Exercise directions:
Working from the start of the listing, please write out exactly the lines through the one that holds "27: (491, 45, 6.84)", both included, and omit all pictures.
Data for this task section start
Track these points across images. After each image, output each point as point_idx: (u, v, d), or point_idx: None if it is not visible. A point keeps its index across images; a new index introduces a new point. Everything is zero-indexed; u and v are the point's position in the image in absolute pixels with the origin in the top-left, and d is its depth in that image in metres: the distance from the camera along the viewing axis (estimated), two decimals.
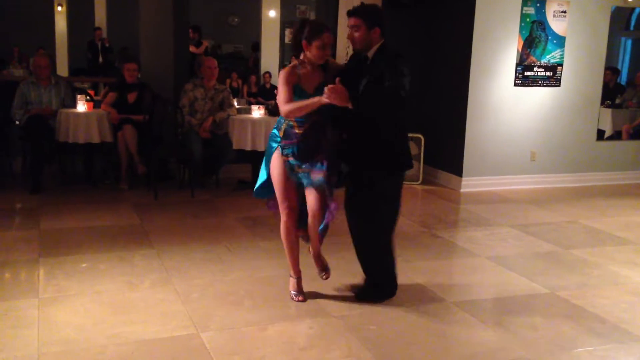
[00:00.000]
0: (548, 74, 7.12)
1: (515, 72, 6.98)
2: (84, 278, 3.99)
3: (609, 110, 7.73)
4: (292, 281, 3.83)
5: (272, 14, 12.87)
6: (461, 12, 6.91)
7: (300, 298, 3.77)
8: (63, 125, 6.16)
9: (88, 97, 6.61)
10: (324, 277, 3.90)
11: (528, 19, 6.91)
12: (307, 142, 3.56)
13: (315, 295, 3.83)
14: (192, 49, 9.41)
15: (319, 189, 3.57)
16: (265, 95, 11.14)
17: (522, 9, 6.87)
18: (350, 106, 3.35)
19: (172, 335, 3.26)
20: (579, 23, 7.14)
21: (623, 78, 8.36)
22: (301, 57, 3.58)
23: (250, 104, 8.59)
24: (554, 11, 6.98)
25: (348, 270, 4.18)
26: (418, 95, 7.51)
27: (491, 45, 6.84)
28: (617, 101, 7.98)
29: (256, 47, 13.58)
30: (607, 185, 7.54)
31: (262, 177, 3.78)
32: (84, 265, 4.23)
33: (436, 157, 7.35)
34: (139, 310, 3.54)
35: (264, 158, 3.76)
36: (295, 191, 3.68)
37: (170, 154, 6.63)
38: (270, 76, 11.75)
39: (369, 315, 3.60)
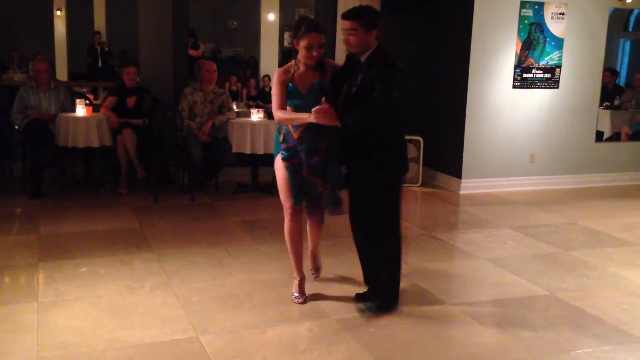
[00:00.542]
0: (546, 75, 7.13)
1: (514, 74, 6.99)
2: (84, 282, 3.99)
3: (607, 112, 7.74)
4: (295, 282, 3.84)
5: (271, 17, 12.89)
6: (459, 15, 6.92)
7: (301, 300, 3.78)
8: (62, 129, 6.16)
9: (87, 102, 6.61)
10: (313, 275, 3.98)
11: (526, 21, 6.92)
12: (304, 145, 3.57)
13: (315, 298, 3.83)
14: (190, 52, 9.42)
15: (316, 201, 3.61)
16: (265, 98, 11.15)
17: (520, 11, 6.88)
18: (338, 124, 3.34)
19: (172, 339, 3.26)
20: (577, 25, 7.15)
21: (622, 79, 8.36)
22: (298, 57, 3.58)
23: (249, 107, 8.59)
24: (552, 13, 6.99)
25: (348, 272, 4.19)
26: (417, 98, 7.53)
27: (489, 47, 6.85)
28: (616, 102, 7.98)
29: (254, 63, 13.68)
30: (606, 187, 7.54)
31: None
32: (83, 269, 4.23)
33: (435, 159, 7.36)
34: (138, 314, 3.54)
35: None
36: (302, 194, 3.70)
37: (170, 157, 6.64)
38: (269, 79, 11.76)
39: (368, 318, 3.60)
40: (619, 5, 7.37)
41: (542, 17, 6.96)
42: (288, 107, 3.55)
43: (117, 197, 6.26)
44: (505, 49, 6.91)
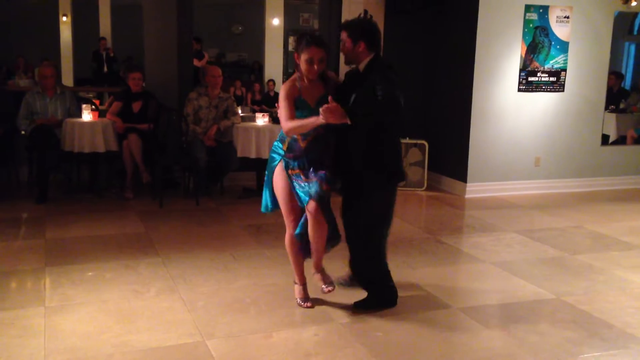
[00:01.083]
0: (552, 79, 7.12)
1: (519, 78, 6.98)
2: (90, 287, 4.00)
3: (613, 115, 7.72)
4: (298, 288, 3.84)
5: (276, 22, 12.92)
6: (464, 19, 6.93)
7: (309, 304, 3.78)
8: (68, 134, 6.19)
9: (93, 107, 6.64)
10: (326, 290, 3.77)
11: (531, 25, 6.92)
12: (311, 155, 3.58)
13: (321, 302, 3.83)
14: (194, 62, 9.45)
15: (318, 201, 3.59)
16: (269, 102, 11.17)
17: (525, 15, 6.88)
18: (348, 122, 3.35)
19: (178, 343, 3.27)
20: (582, 28, 7.14)
21: (627, 83, 8.34)
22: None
23: (254, 111, 8.61)
24: (557, 17, 6.99)
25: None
26: (422, 102, 7.54)
27: (494, 51, 6.85)
28: (622, 106, 7.96)
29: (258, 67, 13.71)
30: (612, 190, 7.52)
31: (265, 196, 3.76)
32: (89, 273, 4.24)
33: (440, 163, 7.36)
34: (144, 319, 3.55)
35: (266, 176, 3.74)
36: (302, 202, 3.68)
37: (175, 162, 6.66)
38: (274, 84, 11.79)
39: (374, 322, 3.60)
40: (624, 8, 7.36)
41: (547, 20, 6.96)
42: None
43: (122, 202, 6.28)
44: (510, 53, 6.90)
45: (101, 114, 6.62)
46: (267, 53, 12.89)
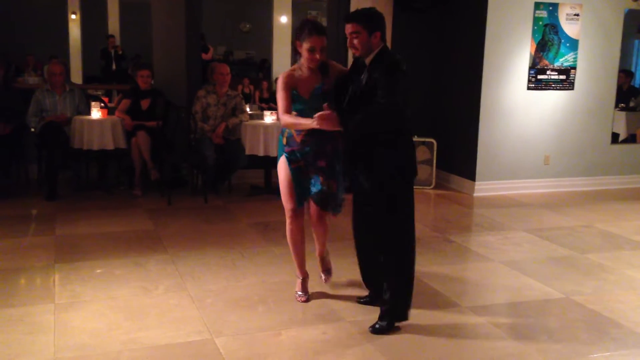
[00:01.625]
0: (561, 77, 7.08)
1: (528, 76, 6.95)
2: (99, 284, 4.02)
3: (623, 114, 7.68)
4: (298, 281, 3.88)
5: (284, 19, 12.91)
6: (473, 16, 6.90)
7: (303, 299, 3.81)
8: (77, 132, 6.21)
9: (102, 104, 6.66)
10: (324, 278, 3.95)
11: (540, 23, 6.88)
12: (309, 147, 3.59)
13: (329, 301, 3.83)
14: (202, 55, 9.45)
15: (321, 198, 3.60)
16: (277, 101, 11.15)
17: (534, 13, 6.84)
18: (341, 130, 3.33)
19: (187, 341, 3.27)
20: (592, 26, 7.10)
21: (637, 81, 8.29)
22: (301, 59, 3.57)
23: (262, 109, 8.60)
24: (567, 14, 6.95)
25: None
26: (430, 100, 7.51)
27: (503, 49, 6.81)
28: (631, 104, 7.91)
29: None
30: (622, 189, 7.47)
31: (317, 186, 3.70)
32: (99, 270, 4.26)
33: (449, 161, 7.33)
34: (153, 316, 3.56)
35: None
36: (303, 196, 3.72)
37: (183, 160, 6.67)
38: None
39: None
40: (634, 6, 7.31)
41: (556, 18, 6.92)
42: (292, 112, 3.57)
43: (131, 199, 6.29)
44: (520, 51, 6.87)
45: (110, 111, 6.64)
46: (275, 51, 12.89)
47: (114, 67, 13.26)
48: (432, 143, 7.21)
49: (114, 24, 14.36)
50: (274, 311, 3.67)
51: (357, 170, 3.55)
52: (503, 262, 4.71)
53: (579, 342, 3.40)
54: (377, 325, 3.47)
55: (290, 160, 3.65)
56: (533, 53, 6.91)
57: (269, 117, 6.61)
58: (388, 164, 3.41)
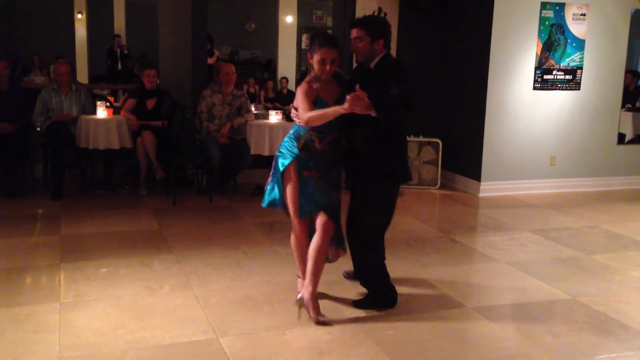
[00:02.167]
0: (567, 77, 7.06)
1: (534, 76, 6.93)
2: (104, 283, 4.02)
3: (629, 114, 7.65)
4: (300, 281, 3.87)
5: (289, 19, 12.91)
6: (479, 16, 6.88)
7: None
8: (83, 131, 6.23)
9: (108, 104, 6.68)
10: (301, 305, 3.59)
11: (547, 22, 6.86)
12: (326, 157, 3.57)
13: (334, 300, 3.83)
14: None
15: (332, 212, 3.57)
16: (283, 100, 11.16)
17: (540, 13, 6.82)
18: (373, 113, 3.30)
19: (191, 340, 3.27)
20: (599, 26, 7.07)
21: None
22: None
23: (267, 109, 8.61)
24: (573, 14, 6.93)
25: None
26: (436, 100, 7.50)
27: (510, 48, 6.80)
28: (638, 104, 7.88)
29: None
30: (628, 190, 7.44)
31: (275, 191, 3.67)
32: (104, 270, 4.27)
33: (454, 161, 7.32)
34: (158, 315, 3.56)
35: (274, 174, 3.66)
36: (313, 207, 3.62)
37: (189, 159, 6.68)
38: (287, 82, 11.78)
39: (387, 321, 3.58)
40: None
41: (563, 18, 6.90)
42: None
43: (136, 199, 6.31)
44: (526, 50, 6.85)
45: (115, 111, 6.65)
46: (280, 51, 12.88)
47: (119, 66, 13.30)
48: (437, 143, 7.19)
49: (119, 24, 14.40)
50: (279, 311, 3.67)
51: (353, 169, 3.68)
52: (508, 263, 4.70)
53: (585, 343, 3.39)
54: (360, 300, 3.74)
55: (303, 168, 3.52)
56: (539, 53, 6.89)
57: (274, 117, 6.61)
58: (380, 165, 3.57)
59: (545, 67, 6.94)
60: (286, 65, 12.72)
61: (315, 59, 3.49)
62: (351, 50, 3.61)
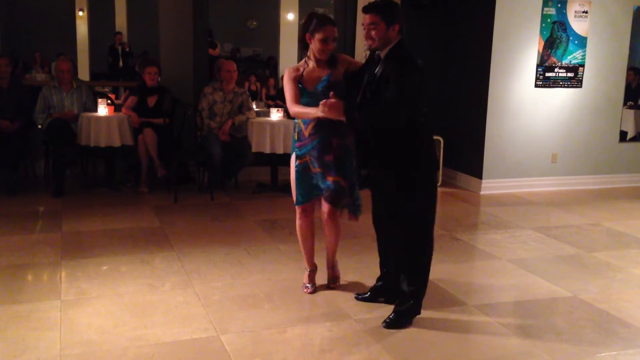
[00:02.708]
0: (569, 74, 7.04)
1: (536, 73, 6.91)
2: (105, 280, 4.02)
3: (631, 112, 7.62)
4: (306, 273, 3.91)
5: (291, 16, 12.91)
6: (481, 13, 6.87)
7: (310, 290, 3.85)
8: (84, 129, 6.22)
9: (109, 101, 6.67)
10: (331, 285, 3.95)
11: (549, 20, 6.84)
12: (318, 140, 3.60)
13: (336, 298, 3.82)
14: (209, 51, 9.46)
15: (331, 195, 3.59)
16: (284, 98, 11.14)
17: (542, 10, 6.80)
18: (344, 119, 3.29)
19: (193, 338, 3.27)
20: (601, 23, 7.05)
21: None
22: (308, 53, 3.59)
23: (269, 106, 8.60)
24: (575, 11, 6.91)
25: (368, 272, 4.16)
26: (437, 97, 7.48)
27: (511, 46, 6.78)
28: None
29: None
30: (630, 187, 7.43)
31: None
32: (105, 267, 4.27)
33: (456, 159, 7.31)
34: (159, 313, 3.56)
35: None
36: (310, 193, 3.74)
37: (190, 157, 6.67)
38: None
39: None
40: None
41: (565, 15, 6.88)
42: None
43: (138, 196, 6.31)
44: (528, 48, 6.83)
45: (117, 108, 6.65)
46: (281, 48, 12.89)
47: (121, 64, 13.31)
48: (439, 141, 7.18)
49: (121, 21, 14.40)
50: (280, 308, 3.67)
51: (371, 164, 3.54)
52: (510, 261, 4.69)
53: (587, 341, 3.38)
54: (391, 318, 3.47)
55: (297, 157, 3.68)
56: (541, 50, 6.88)
57: (275, 114, 6.61)
58: (403, 157, 3.37)
59: (547, 64, 6.92)
60: (288, 63, 12.71)
61: (317, 38, 3.51)
62: (365, 38, 3.39)
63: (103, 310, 3.57)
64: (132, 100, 6.62)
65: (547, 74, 6.95)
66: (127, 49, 13.39)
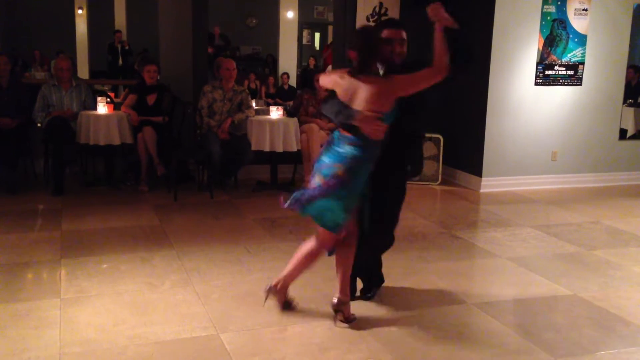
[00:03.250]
0: (569, 72, 7.04)
1: (536, 71, 6.91)
2: (105, 279, 4.02)
3: (631, 109, 7.63)
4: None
5: (290, 15, 12.89)
6: (481, 11, 6.86)
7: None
8: (84, 127, 6.22)
9: (108, 99, 6.67)
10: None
11: (549, 18, 6.83)
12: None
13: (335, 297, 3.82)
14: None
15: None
16: (283, 96, 11.16)
17: (542, 8, 6.80)
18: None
19: (192, 336, 3.27)
20: (601, 21, 7.05)
21: None
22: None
23: (268, 105, 8.60)
24: (575, 9, 6.90)
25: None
26: (437, 95, 7.45)
27: (511, 44, 6.78)
28: None
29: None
30: (630, 185, 7.43)
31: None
32: (104, 266, 4.26)
33: (455, 157, 7.31)
34: (159, 311, 3.56)
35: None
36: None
37: (190, 155, 6.67)
38: (288, 77, 11.77)
39: (388, 317, 3.58)
40: None
41: (564, 13, 6.87)
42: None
43: (137, 195, 6.30)
44: (527, 46, 6.83)
45: (116, 106, 6.65)
46: (281, 46, 12.87)
47: (120, 62, 13.30)
48: (438, 139, 7.18)
49: (120, 19, 14.39)
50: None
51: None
52: (510, 259, 4.69)
53: (586, 339, 3.38)
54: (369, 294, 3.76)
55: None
56: (541, 48, 6.87)
57: (274, 113, 6.60)
58: (402, 161, 3.54)
59: (547, 62, 6.92)
60: (287, 61, 12.71)
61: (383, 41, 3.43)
62: (396, 53, 3.54)
63: (103, 309, 3.57)
64: (131, 98, 6.61)
65: (547, 72, 6.95)
66: (127, 47, 13.38)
Data for this task section end
Solution to this exercise:
Track these points across images. After each image, output each point as point_idx: (u, v, d), or point_idx: None if it is not visible. A point keeps its index across images; a new index introduces a new point. Everything is zero-indexed; u and v are the point's position in the image in absolute pixels with the origin in the top-left, and d is its depth in that image in metres: the distance from the camera along the viewing axis (estimated), two decimals.
[00:00.000]
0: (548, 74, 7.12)
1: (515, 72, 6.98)
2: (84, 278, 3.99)
3: (609, 110, 7.73)
4: (292, 281, 3.83)
5: (272, 14, 12.87)
6: (461, 12, 6.91)
7: (300, 298, 3.77)
8: (63, 125, 6.16)
9: (88, 97, 6.61)
10: (324, 277, 3.90)
11: (528, 19, 6.91)
12: (307, 142, 3.56)
13: (315, 295, 3.83)
14: (192, 49, 9.41)
15: (319, 189, 3.57)
16: (265, 95, 11.14)
17: (522, 9, 6.87)
18: (350, 106, 3.35)
19: (172, 335, 3.26)
20: (579, 23, 7.14)
21: (623, 78, 8.36)
22: (301, 57, 3.58)
23: (250, 104, 8.59)
24: (554, 11, 6.98)
25: (348, 270, 4.18)
26: (418, 95, 7.51)
27: (491, 45, 6.84)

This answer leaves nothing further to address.